I loathe the sort of panna cotta that you get in most restaurants, that over-sweetened, very firm, almost rubbery white sphere. For me, it should be soft and very wobbly, with only just enough gelatine to hold it together. I find the all-cream versions too heavy; the perfect ratio for me is half milk (full-fat of course) and half double cream. However, if you prefer a creamier version, just up the cream to 300 ml and reduce the milk to 200 ml. See the recipe for a note about the sugar too.

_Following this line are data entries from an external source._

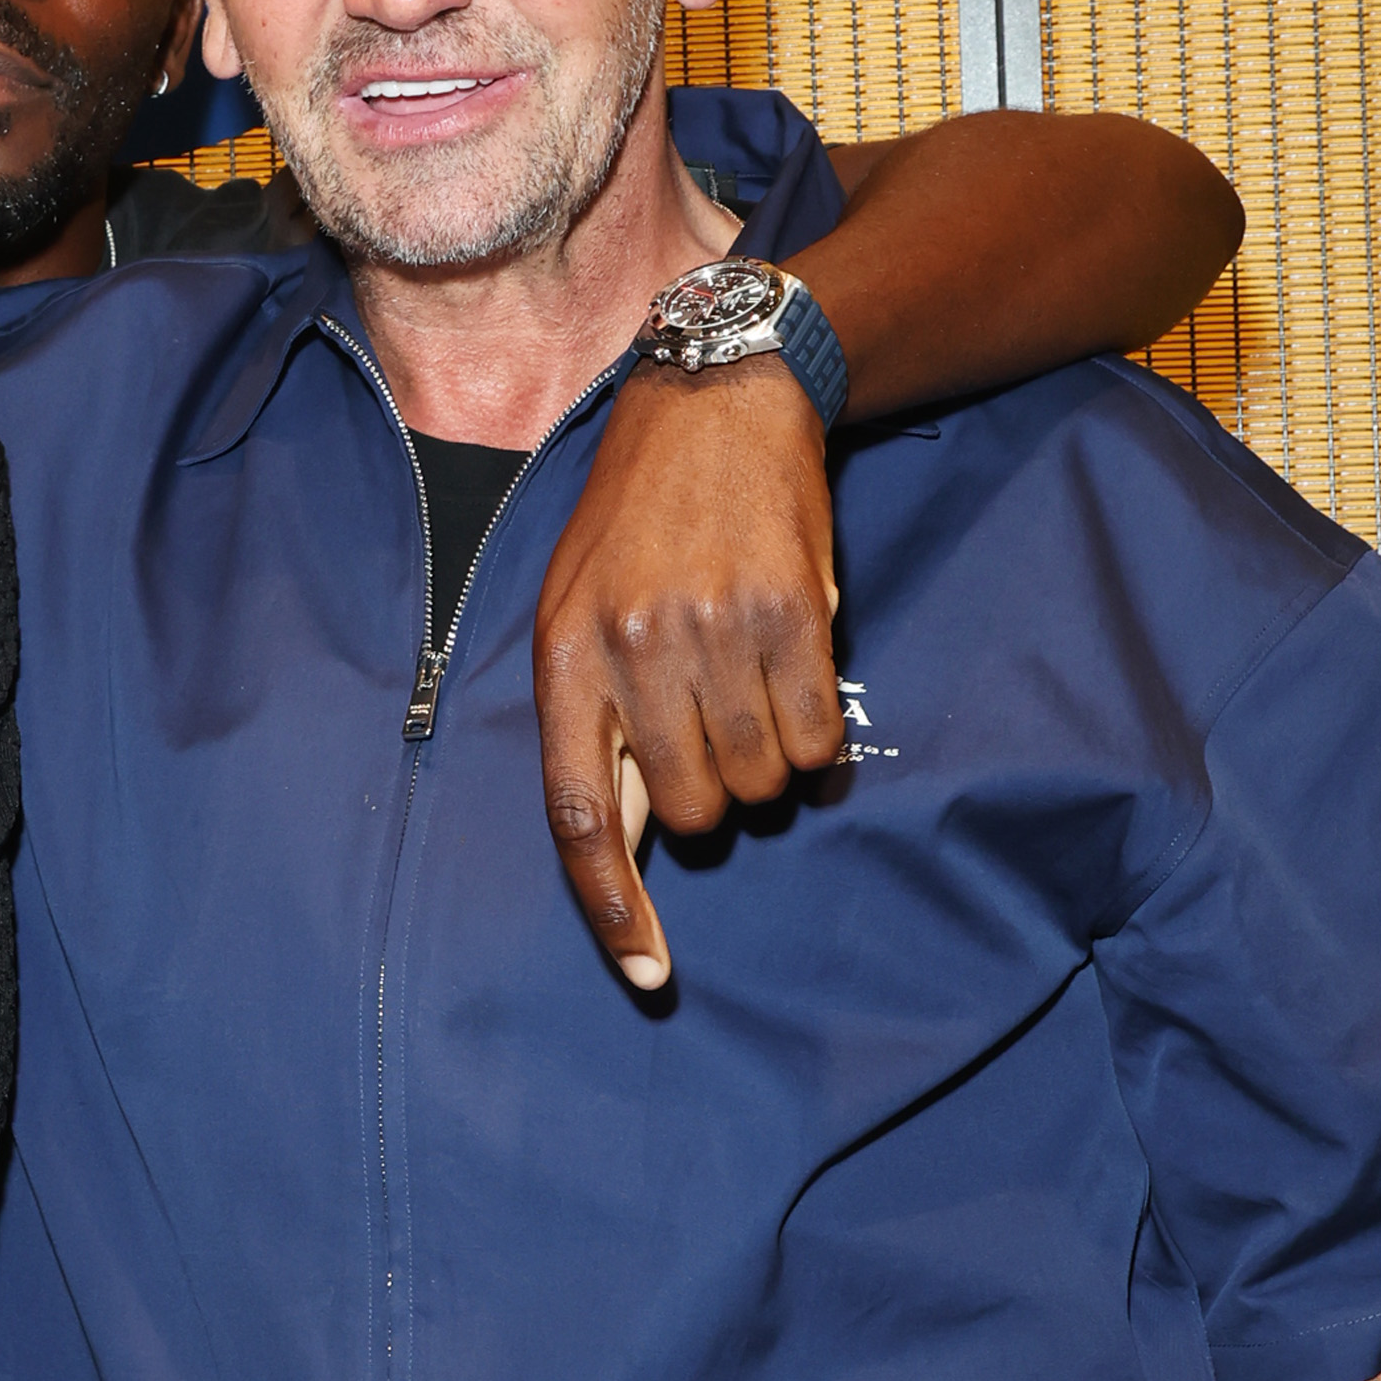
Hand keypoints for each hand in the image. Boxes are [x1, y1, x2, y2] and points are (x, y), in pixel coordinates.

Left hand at [533, 359, 844, 989]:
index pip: (576, 815)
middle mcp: (635, 649)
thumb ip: (594, 715)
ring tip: (750, 688)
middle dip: (709, 797)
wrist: (716, 405)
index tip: (648, 975)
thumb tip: (626, 834)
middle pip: (688, 810)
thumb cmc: (638, 524)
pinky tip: (797, 680)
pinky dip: (814, 738)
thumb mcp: (576, 605)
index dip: (611, 907)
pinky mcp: (792, 615)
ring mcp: (716, 632)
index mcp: (566, 656)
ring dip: (765, 763)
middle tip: (711, 730)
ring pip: (758, 780)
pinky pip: (814, 738)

Lavender adds a delicate, flowery note that works well with the rich creaminess of the panna cotta and is ideal for summer. A more traditional one can be made by replacing the lavender with a teaspoon of good vanilla extract. I urge you to try making this. It takes just minutes to prepare and it's perfect for entertaining as it has to be made the day before and left in the fridge to chill. Also, everyone loves it, even those (like myself) who don't usually like panna cotta.

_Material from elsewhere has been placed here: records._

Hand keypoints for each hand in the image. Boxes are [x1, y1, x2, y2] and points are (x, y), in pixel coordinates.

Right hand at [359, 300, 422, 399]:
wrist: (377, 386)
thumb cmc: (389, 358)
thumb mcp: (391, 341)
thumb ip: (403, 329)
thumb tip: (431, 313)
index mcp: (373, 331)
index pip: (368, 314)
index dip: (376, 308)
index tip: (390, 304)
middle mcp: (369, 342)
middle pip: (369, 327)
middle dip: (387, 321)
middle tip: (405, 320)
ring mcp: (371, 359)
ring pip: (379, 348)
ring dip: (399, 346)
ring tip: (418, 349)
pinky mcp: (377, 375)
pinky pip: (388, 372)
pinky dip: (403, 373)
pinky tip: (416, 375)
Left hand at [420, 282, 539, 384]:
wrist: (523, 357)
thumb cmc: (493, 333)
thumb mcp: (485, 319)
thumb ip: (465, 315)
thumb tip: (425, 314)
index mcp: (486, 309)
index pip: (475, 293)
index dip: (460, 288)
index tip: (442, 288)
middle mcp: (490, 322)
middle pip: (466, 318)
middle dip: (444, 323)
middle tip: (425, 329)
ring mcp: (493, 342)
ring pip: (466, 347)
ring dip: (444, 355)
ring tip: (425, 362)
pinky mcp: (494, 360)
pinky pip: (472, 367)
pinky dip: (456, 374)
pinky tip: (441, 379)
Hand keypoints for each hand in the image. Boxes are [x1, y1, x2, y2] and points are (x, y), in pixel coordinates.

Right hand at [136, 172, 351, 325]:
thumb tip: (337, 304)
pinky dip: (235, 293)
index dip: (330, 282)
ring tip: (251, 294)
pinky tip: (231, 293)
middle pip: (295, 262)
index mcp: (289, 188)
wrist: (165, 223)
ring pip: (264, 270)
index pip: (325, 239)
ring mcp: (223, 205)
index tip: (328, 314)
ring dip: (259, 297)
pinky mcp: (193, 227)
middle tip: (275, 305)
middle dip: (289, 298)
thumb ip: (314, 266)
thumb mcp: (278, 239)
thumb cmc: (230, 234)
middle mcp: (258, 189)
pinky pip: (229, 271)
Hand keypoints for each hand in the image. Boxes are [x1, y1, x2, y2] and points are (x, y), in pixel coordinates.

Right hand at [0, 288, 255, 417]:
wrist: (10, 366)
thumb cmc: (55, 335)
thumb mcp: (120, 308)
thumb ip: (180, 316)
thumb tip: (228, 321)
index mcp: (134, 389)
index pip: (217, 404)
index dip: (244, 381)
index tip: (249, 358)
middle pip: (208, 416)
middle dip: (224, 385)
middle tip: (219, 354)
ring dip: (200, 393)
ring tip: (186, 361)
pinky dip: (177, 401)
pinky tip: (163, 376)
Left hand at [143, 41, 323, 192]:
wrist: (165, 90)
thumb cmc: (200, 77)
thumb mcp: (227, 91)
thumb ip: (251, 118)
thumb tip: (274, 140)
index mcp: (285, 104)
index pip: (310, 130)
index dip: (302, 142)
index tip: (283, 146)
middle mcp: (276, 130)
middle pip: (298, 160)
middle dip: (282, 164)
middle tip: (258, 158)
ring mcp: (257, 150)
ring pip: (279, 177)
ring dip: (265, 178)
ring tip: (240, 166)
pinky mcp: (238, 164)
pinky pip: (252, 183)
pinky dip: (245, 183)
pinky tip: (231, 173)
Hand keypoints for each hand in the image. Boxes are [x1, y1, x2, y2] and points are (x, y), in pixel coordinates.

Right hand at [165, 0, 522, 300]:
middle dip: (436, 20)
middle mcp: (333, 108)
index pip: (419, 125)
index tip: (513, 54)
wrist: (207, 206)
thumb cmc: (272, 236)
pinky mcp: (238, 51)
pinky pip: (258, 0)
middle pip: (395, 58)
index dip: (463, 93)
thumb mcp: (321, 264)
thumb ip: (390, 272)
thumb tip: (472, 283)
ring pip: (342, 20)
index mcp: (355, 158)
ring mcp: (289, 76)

I'm entering this into the Tea Time Treats Challenge, with the theme of Ice-Creams, Jellies and Chilled Desserts, run by Karen of Lavender and Lovage and Kate (this month's host) from What Kate Baked.
As it uses lavender, I'm also sending this over to Karen from the wonderful Lavender and Lovage for her extremely popular challenge, Cooking with Herbs (formerly known as Herbs on Saturday).
250ml double cream
250ml full-fat milk
60-70g caster sugar (I use 60g as I don't like it too sweet but you can increase the amount of sugar if you prefer)
4g gelatine leaves
1 teaspoon of dried lavender (usually labelled 'for culinary use')
Put the gelatine sheets in cold water to soak.
Put the milk, cream, lavender and sugar in a saucepan and heat gently, stirring until the sugar is dissolved. When it's just about to boil, remove from the heat and leave for a few minutes for the lavender to infuse. Stir in the squeezed-out gelatine, then strain the mixture through a sieve to remove the lavender.
Pour into small moulds and leave to set in the fridge overnight.
To serve, run a knife around the panna cotta before inverting onto a plate. Sprinkle some dried lavender over the top if you wish.